Było to moje pierwsze spotkanie i okazja do poprowadzenia godzinnych warsztatów.
W Słupsku spotkała się grupa ciekawych ludzi, których wspólnym celem było poznanie i wymiana naszych doświadczeń z zakresu lean management. Cieszę się, że miałam okazję nie tylko nauczyć się czegoś nowego, lecz również podzielić z innymi moim doświadczeniem i wiedzą. Podziwiam te wszystkie osoby, które wygospodarowały całą wolną sobotę, a niektórzy nawet 2 dni na to by móc uczestniczyć w tym wydarzeniu, tym bardziej cieszę się, że było takie grono osób z różnych firm, które połączyła pasja do życia i wyznawania konkretnych wartości.
Ostatnie spotkanie było dedykowane lean w zdrowiu dlatego też mówiliśmy o rozwiązaniach lean management w ochronie zdrowia, branży medycznej ale również o zdrowiu mentalnym, właściwym zarządzaniu i umiejętnościach miękkich, które uważam, że są bardzo istotne w prawdziwym lean management.
Niektóre osoby uznają lean management jako wyłącznie narzędzia, które w sposób sztywny i standardowy można zastosować w organizacji mającej jakieś problemy. Gdy w ten sposób podchodzimy do problemu tak naprawdę gasimy pożar, nie szukając jego źródła, są to działania krótkoterminowe, które pojawią się ponownie za pewien czas, tworząc pewnego rodzaju nadprocesowość i nieefektywność.
Miałam przyjemność poprowadzić pierwszy warsztat dotyczący mapowania strumienia wartości procesu klinicznego w szpitalu z zastosowaniem nowoczesnej technologii.
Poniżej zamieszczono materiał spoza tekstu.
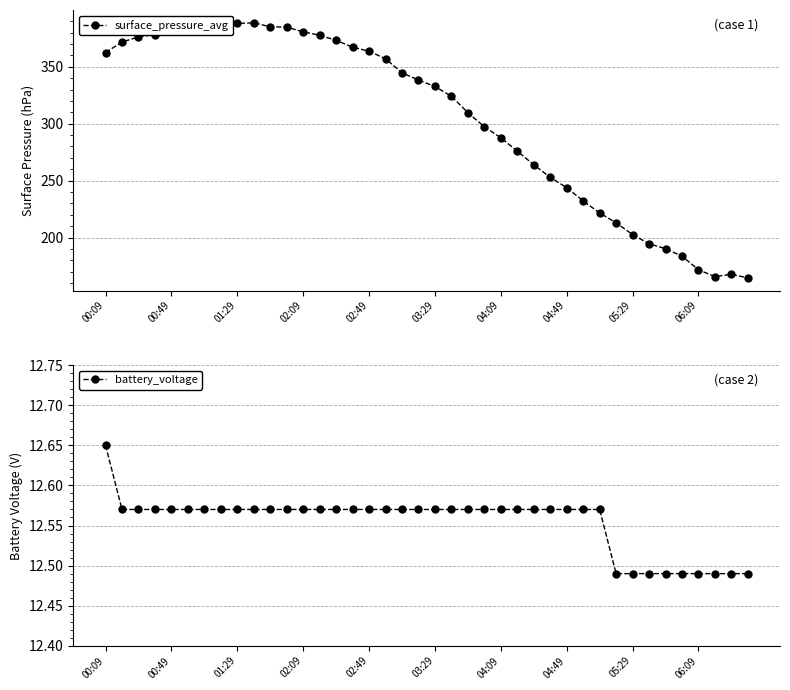

List the series in order of their overall mean, lowest first.

battery_voltage, surface_pressure_avg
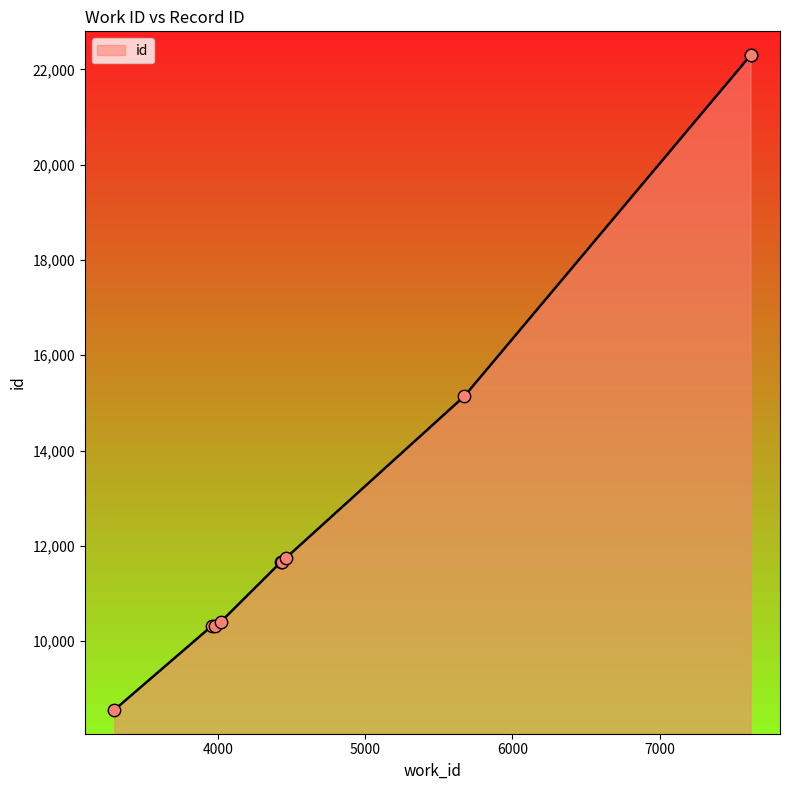

Between 3977 and 4428, which is larger?

4428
Ze względu na ograniczony czas i spore zainteresowanie tematem postanowiłam skupić się na marnotrawstwach i problemach jakie występują w procesach, ich przyczynach i rozwiązaniach. Dlatego też opisaliśmy proces przyjęcia pacjenta ze złamaną nogą do szpitala w kilku głównych krokach (celem spotkania nie było przedstawienie VSM) lecz pokazanie potencjału jaki tkwi w prawdziwym leanowym podejściu do problemu, tematu jaki chcemy przeanalizować.
Proces był analizowany z dwóch stron: z perspektywy klienta- pacjenta, który ma pewne oczekiwania, doświadczenia (mnie lub bardziej pozytywne), wątpliwości oraz z perspektywy producenta- usługodawcy.
Ze strony pacjenta udało nam się zebrać 106 problemów, które w konkretnych etapach naszego procesu powodowały jego zatrzymanie, przerwanie, opóźnienie, błędy. Pozwoliło nam to przekuć problemy we właściwe, skuteczne rozwiązania.
By zrozumieć oczekiwania pacjenta należy przypomnieć sobie podstawowe zasady komunikacji, rozumienia i interpretacji. Dzięki kreatywnemu warsztatowi zespół miał możliwość doświadczenia jak trudne jest zrealizowanie procesu zgodnie z oczekiwaniami klienta. Im więcej wiemy, posiadamy mierzalne kryteria, znamy priorytety, bazujemy na faktach a nie dopowiedzeniach, wyobrażeniach i rutynie tym łatwiej jest nam sprostać tym oczekiwaniom. Był to bardzo wesoły i kreatywny warsztat.
Mając określone problemy i wiedząc, czego oczekuje nasz klient można o wiele łatwiej i szybciej stworzyć usługę, za którą klient będzie chciał zapłacić, skorzystać i będzie zadowolony.
Podsumowując nasz zespół był bardzo zaangażowany, kreatywny i ciekawy w jaki sposób podejściem lean thinking można poprawić nie tylko satysfakcję klienta w obszarze ochrony zdrowia, lecz również bezpieczeństwa procesu.